═════ Extracted data ═════

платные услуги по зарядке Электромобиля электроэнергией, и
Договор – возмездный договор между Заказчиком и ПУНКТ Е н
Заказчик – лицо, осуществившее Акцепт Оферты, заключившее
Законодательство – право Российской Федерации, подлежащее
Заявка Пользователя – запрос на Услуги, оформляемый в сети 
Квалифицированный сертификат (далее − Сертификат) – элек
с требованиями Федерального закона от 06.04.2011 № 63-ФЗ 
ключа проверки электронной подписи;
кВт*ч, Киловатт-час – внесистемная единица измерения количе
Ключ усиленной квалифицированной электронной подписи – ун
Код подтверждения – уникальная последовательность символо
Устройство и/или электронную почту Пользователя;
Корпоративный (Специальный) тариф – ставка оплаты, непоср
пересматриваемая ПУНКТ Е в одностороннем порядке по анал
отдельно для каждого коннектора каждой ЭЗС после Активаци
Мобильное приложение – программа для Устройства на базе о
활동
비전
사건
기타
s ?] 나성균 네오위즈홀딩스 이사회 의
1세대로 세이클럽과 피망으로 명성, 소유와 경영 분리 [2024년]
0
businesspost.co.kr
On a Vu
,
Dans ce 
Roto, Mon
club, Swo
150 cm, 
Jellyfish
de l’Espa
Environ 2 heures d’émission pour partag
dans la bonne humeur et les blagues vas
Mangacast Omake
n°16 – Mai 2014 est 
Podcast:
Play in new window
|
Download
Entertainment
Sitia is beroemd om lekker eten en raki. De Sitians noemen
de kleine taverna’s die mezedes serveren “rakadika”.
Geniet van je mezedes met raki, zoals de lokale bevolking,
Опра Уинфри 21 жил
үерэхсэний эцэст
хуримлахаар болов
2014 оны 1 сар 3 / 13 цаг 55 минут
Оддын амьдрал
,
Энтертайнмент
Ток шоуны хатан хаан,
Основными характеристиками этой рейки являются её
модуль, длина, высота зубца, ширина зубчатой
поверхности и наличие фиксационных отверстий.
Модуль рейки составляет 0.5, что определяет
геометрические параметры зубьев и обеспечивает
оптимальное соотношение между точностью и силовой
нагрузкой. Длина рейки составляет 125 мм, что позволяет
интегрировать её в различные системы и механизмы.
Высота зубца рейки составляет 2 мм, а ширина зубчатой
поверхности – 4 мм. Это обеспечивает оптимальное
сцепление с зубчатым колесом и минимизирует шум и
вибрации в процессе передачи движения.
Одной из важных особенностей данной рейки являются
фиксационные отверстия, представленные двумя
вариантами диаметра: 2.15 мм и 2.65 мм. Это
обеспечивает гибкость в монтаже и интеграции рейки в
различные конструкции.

═════

Task brief –
Lines in the material above that include the string "подписи" should be listed.

Exercise output –
ключа проверки электронной подписи;
Ключ усиленной квалифицированной электронной подписи – ун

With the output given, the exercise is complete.